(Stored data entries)

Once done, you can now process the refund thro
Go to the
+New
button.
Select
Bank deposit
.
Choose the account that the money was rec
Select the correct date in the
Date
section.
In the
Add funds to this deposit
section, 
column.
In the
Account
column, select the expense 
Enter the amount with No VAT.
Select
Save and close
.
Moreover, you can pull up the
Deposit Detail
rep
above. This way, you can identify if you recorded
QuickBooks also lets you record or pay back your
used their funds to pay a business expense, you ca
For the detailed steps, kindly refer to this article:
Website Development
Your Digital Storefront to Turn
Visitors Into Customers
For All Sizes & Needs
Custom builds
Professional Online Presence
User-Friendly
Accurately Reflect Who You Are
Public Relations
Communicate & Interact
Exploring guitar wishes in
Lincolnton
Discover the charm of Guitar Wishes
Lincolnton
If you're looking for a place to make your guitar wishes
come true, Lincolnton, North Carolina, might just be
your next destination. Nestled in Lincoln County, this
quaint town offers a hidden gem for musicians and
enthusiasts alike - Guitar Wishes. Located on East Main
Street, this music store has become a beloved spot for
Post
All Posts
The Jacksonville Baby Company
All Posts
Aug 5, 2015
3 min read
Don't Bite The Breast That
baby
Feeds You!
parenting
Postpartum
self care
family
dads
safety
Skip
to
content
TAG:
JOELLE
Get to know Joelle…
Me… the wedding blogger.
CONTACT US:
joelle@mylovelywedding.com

**Written task:** Give back each entry so that it matches the original word for word.

**Answer space:**
Once done, you can now process the refund thro
Go to the
+New
button.
Select
Bank deposit
.
Choose the account that the money was rec
Select the correct date in the
Date
section.
In the
Add funds to this deposit
section, 
column.
In the
Account
column, select the expense 
Enter the amount with No VAT.
Select
Save and close
.
Moreover, you can pull up the
Deposit Detail
rep
above. This way, you can identify if you recorded
QuickBooks also lets you record or pay back your
used their funds to pay a business expense, you ca
For the detailed steps, kindly refer to this article:
Website Development
Your Digital Storefront to Turn
Visitors Into Customers
For All Sizes & Needs
Custom builds
Professional Online Presence
User-Friendly
Accurately Reflect Who You Are
Public Relations
Communicate & Interact
Exploring guitar wishes in
Lincolnton
Discover the charm of Guitar Wishes
Lincolnton
If you're looking for a place to make your guitar wishes
come true, Lincolnton, North Carolina, might just be
your next destination. Nestled in Lincoln County, this
quaint town offers a hidden gem for musicians and
enthusiasts alike - Guitar Wishes. Located on East Main
Street, this music store has become a beloved spot for
Post
All Posts
The Jacksonville Baby Company
All Posts
Aug 5, 2015
3 min read
Don't Bite The Breast That
baby
Feeds You!
parenting
Postpartum
self care
family
dads
safety
Skip
to
content
TAG:
JOELLE
Get to know Joelle…
Me… the wedding blogger.
CONTACT US:
joelle@mylovelywedding.com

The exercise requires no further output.